Inverters: Huawei SUN2000-100KTL-M2 ×8
Eight Huawei SUN2000-100KTL-M2 string inverters (100 kW each, 800 kW total AC capacity) were installed in two plantrooms: five on Zone 1 and three on Zone 2. The SUN2000-100KTL-M2 was selected for its smart IV-curve diagnosis function, which allows individual string-level fault identification without requiring a technician on the roof — important for a mall that cannot accommodate unplanned maintenance during trading hours.
FusionSolar Monitoring and Reporting
The Huawei FusionSolar SmartLogger 3000A provides unified monitoring for all eight inverters and integrates with the mall's BMS for demand management correlation. The platform was configured with three custom dashboard views: a public-facing digital signage feed in the main atrium showing real-time generation and cumulative CO₂ offset; an asset management portal with monthly performance-against-target reporting; and an ESG reporting module that exports monthly generation data in a format compatible with the GRI 302-1 energy consumption disclosure requirement.
The mall operates on TNB's C2 medium-voltage tariff, which required a grid-tie application under ATAP's commercial-industrial NEM 3.0 pathway. Trexon's in-house ATAP application team managed the Connection Agreement and Meter Installation Notice processes, including the Protection Coordination Study required by TNB for systems above 400 kW. Grid-energisation was achieved in April 2026 — five months from initial contract signing, including the Protection Coordination Study turnaround.

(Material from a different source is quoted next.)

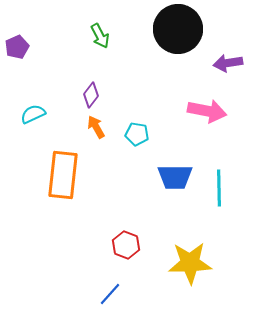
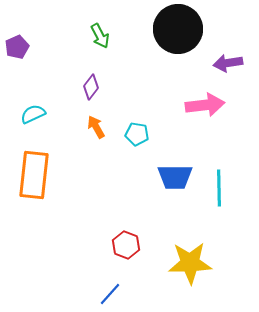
purple diamond: moved 8 px up
pink arrow: moved 2 px left, 6 px up; rotated 18 degrees counterclockwise
orange rectangle: moved 29 px left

Under the ATAP Displaced Cost export rate, any generation in excess of the mall's instantaneous consumption (typically in the early morning before 09:00 on non-trading days) is exported to TNB at a defined rate. Trexon modelled the self-consumption profile against the generation forecast and confirmed that the mall's 24/7 chiller and security load ensures self-consumption above 91% year-round — minimising export dependency and maximising the value of each generated kWh at the consumption-avoided rate.
The installation was completed over eleven weeks (December 2025 – March 2026) under a strict operational continuity protocol. Key constraints managed:
Pre-commissioning thermal imaging of all module strings, combined with IV-curve tracing on a 5% random sample, confirmed no production defects prior to grid-energisation.
Generation performance:
Average monthly generation: 79,200 kWh — a specific yield of 1,188 kWh/kWp/year, marginally above the P50 design estimate of 1,175 kWh/kWp for KL's urban irradiance profile.
Financial performance:
Average monthly TNB bill reduction: RM 71,800. The reduction is predominantly from energy consumption savings (chiller load offset during peak solar hours), with a secondary contribution from marginal Maximum Demand reduction on days when solar generation reduces the 30-minute peak demand window during afternoon trading. Projected annual savings: RM 861,600. Simple payback: 6.8 years.
ESG and tenant relations:
The FusionSolar generation data was presented to the anchor tenant's APAC sustainability director in May 2026. The documentation — covering monthly generation, avoided emissions using Malaysia's 2024 grid emission factor of 0.694 kg CO₂/kWh, and cumulative CO₂ offset — was accepted as evidence of Scope 2 reduction progress under the GHG Protocol Corporate Accounting Standard (market-based method). The tenant formally withdrew its three-year standing request for a decarbonisation commitment.
Note: Financial figures represent indicative modelling based on Trexon installation data and TNB C2 tariff schedules. Specific client details are anonymised per B2B confidentiality.